**DIRECTIONS FOR THIS TASK**
Transcribe, word for word, the part of the passage on the Mississippi same-sex divorce case running from "Assistant Attorney General" up to and including "binding in Mississippi.".

[PASSAGE — start]

At the heart of the case is whether granting a divorce to a same-sex couple living in Mississippi would force the state to recognize the marriage between Lauren Czekala-Chatham and Dana Ann Melancon as legal. The couple were married in California in 2008, Mississippi has had a ban on same-sex marriage since 2004. Because the couple are residents of the Magnolia State, they cannot legally get a divorce elsewhere. Hattiesburg attorney Carey Varnado represented the couple during oral arguments before the high court in Jackson yesterday. He says the inability of the couple to get a divorce in Mississippi is a violation of due process under the U.S. Constitution.

"California issued a marriage license. My client is now married. She does not want to be married, and the courts of this state are has now said 'You cannot get a divorce.' She is in essence trapped in the status of married. That's just not right. She has been deprived of due process.

Assistant Attorney General Justin Matheny argued that the state can't grant the divorce because the state does not believe the couple’s 2008 marriage was legally binding in Mississippi.

"Same-sex couples don't have the right to get married under Mississippi law in Mississippi, but it also goes further and it prohibits recognition," Matheny says. "The problem that that presented for the chancellor below that in order to grant the divorce you have to recognize that there was a marriage in the first place."

Late last year, a federal judge ruled Mississippi's ban on same-sex marriage unconstitutional, however the ban remains in effect until the U.S. Supreme Court rules on a similar case latter this year. The Mississippi Supreme Court may wait on that ruling before deciding to grant the couple a divorce.

[PASSAGE — finish]
[EXERCISE DATA — start]

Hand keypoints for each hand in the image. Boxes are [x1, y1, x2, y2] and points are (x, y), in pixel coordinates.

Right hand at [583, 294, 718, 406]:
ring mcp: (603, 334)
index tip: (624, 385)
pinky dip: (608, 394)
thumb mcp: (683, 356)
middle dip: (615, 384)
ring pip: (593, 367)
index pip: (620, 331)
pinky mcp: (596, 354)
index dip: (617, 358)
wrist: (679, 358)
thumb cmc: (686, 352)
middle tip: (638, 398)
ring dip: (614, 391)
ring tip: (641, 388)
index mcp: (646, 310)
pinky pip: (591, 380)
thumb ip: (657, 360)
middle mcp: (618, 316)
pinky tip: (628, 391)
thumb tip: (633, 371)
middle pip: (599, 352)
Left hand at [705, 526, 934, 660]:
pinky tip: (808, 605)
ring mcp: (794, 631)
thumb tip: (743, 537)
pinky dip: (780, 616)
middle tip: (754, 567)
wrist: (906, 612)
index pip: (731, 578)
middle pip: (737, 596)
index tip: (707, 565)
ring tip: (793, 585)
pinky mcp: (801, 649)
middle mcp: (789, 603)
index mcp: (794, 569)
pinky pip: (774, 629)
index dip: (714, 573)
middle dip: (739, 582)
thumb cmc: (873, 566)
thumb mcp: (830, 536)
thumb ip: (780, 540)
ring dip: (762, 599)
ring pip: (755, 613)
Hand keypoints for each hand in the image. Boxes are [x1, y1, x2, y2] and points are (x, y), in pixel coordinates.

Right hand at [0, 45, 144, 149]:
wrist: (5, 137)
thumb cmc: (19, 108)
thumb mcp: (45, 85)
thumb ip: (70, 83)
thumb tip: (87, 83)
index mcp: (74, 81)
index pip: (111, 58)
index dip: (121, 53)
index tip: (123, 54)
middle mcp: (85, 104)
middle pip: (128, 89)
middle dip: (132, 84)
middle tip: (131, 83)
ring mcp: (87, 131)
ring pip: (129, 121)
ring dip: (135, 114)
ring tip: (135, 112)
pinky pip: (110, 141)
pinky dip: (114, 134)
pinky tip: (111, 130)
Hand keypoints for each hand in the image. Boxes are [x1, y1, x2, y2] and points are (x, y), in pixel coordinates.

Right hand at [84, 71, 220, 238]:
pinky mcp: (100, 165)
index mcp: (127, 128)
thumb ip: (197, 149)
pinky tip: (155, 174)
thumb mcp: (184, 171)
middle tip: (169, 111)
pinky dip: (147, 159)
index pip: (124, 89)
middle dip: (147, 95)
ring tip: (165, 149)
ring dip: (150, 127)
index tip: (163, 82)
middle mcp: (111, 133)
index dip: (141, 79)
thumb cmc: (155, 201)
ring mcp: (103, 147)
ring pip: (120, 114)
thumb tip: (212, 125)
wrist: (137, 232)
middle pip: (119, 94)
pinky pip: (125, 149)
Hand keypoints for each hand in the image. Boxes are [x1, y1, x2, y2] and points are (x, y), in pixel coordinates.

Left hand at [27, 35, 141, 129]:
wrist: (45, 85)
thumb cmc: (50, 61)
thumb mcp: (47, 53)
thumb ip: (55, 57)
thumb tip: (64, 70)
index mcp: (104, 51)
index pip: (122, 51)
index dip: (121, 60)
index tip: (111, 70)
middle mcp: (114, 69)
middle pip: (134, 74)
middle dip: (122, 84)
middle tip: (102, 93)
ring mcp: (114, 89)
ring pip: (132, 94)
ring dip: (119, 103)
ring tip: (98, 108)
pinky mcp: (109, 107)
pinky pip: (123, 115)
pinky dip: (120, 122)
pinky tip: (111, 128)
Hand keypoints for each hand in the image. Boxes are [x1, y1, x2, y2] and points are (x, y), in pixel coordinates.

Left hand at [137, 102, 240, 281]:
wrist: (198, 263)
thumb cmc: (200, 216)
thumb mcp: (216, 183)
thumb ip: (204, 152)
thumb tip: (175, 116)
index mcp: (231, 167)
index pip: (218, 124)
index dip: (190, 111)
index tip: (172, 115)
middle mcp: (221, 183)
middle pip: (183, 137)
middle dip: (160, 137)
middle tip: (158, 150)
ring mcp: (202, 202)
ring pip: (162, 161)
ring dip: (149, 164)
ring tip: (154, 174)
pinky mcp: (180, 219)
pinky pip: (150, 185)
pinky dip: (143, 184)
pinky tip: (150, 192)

[EXERCISE DATA — finish]

**WRITTEN ANSWER**
Assistant Attorney General Justin Matheny argued that the state can't grant the divorce because the state does not believe the couple’s 2008 marriage was legally binding in Mississippi.